For private employees covered under the Gratuity Act, the least of the following three amounts is exempt from income tax:

• The eligible gratuity calculated as last salary (basic + DA) * number of years of employment * 15/26

• The actual amount of gratuity received

• Rs. 20 lakh

Read- Mistakes that you must avoid while filing your income tax returns.

Gratuity Benefits

Gratuity benefits stand as a tangible acknowledgement from employers to employees for their dedicated service to the organisation. These benefits come as a monetary reward and are granted during key life events such as retirement, resignation, or in unfortunate situations like disability or death. To be eligible for gratuity benefits, an employee must have completed a minimum of five years of continuous service with the same employer.

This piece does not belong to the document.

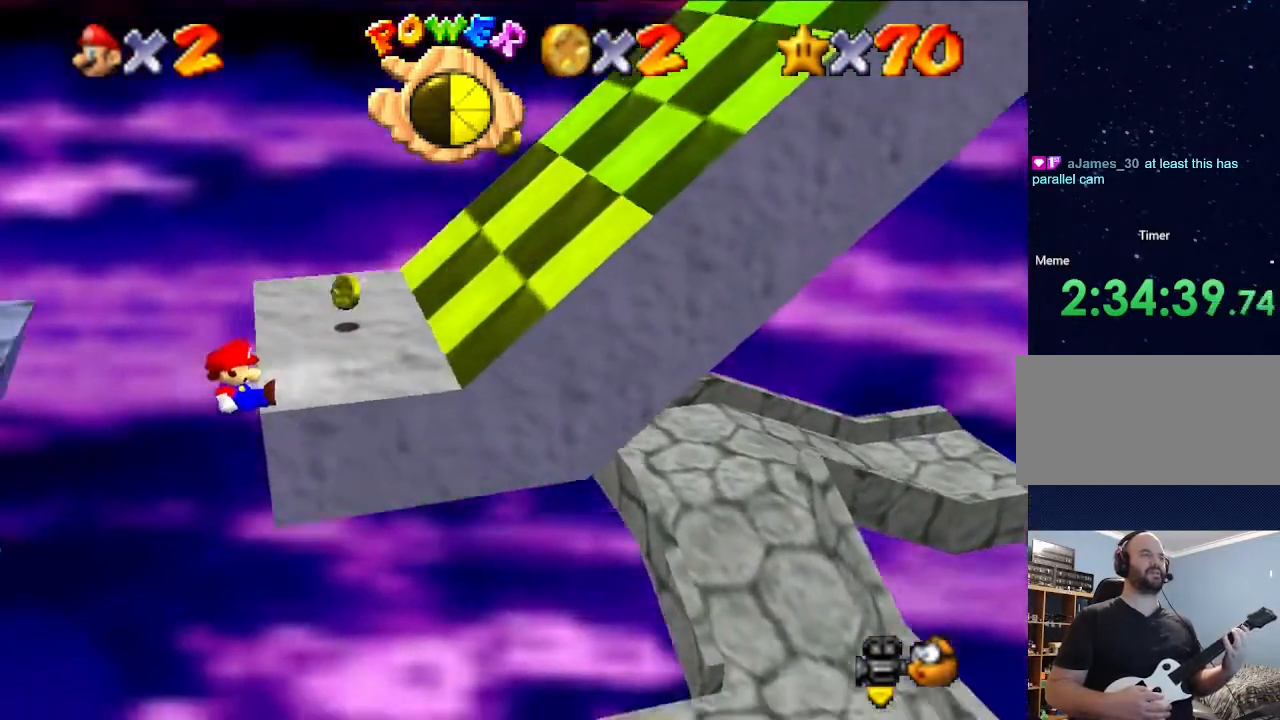
{"buttons": [], "left_stick": "center", "events": []}
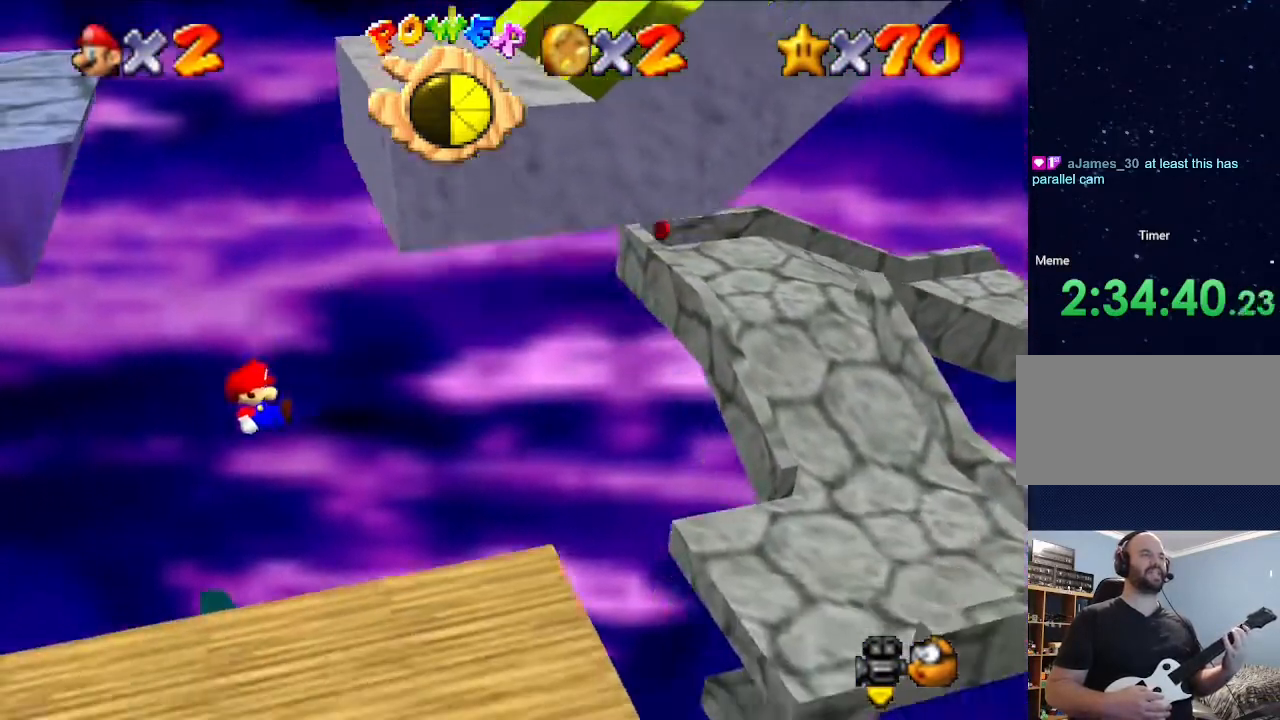
{"buttons": [], "left_stick": "center", "events": []}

Can an Employer Refuse to Pay Gratuity?

Certainly, an employer has the authority to decline the payment of gratuity to an employee under specific circumstances. If an employee is asked to leave their job due to misconduct, such as violent behavior on the company premises or engagement in illegal activities, the employer has the right to withhold the entire gratuity amount or a partial amount based on the extent of damage/ loss incurred.

Criteria for Gratuity Eligibility: Examining Section 4(2) of the Payment of Gratuity Act

As outlined in the Payment of Gratuity Act 1972, employees become eligible for gratuity benefits after completing five full years of service with a company.

As per Section 4(2) of the Payment of Gratuity Act, any service period exceeding six months is considered one year for gratuity calculation purposes.

Applying this provision, if an employee has worked with a company for more than four years and six months, their service duration is considered as five complete years, making them eligible for gratuity.

FAQs| What is Gratuity

What is a gratuity in salary?

A gratuity is a gesture of appreciation in the form of a monetary benefit that employers pay to employees upon retirement, resignation, or death; however, it is subject to applicable rules as per the Gratuity Act.

What does it mean to pay gratuity?

Paying gratuity involves giving a lump sum amount to an employee based on their last salary and years of service. The employer must fulfil this within 30 days of the employee’s departure.

Is there a maximum limit on gratuity payable to an employee?

Yes, there is a limit. Government and private employees covered by the Gratuity Act have a maximum limit of Rs. 20 lakh, while for non-covered private employees, it’s Rs. 10 lakh.

If I resign after 4.5 years of service, can I get a gratuity?

No, eligibility requires completing a continuous service of at least five years with the same employer, so resigning after 4.5 years excludes gratuity.

What is the difference between PF and gratuity?

PF is a monthly savings scheme mandatory for employees earning up to Rs. 15,000, while gratuity is a one-time payment during exit, mandatory for those covered under the Gratuity Act.

Under what conditions do I become eligible for gratuity?

Eligibility arises if you are a government or Gratuity Act-covered private employee, have completed at least five years of continuous service, and have experienced retirement, resignation, termination, death, or disability.

How is gratuity paid in case of the death of an employee?

In the event of an employee’s death, gratuity is paid to the nominee or legal heir. Application must be made within one year of death, and the employer should pay within 30 days of receiving the application.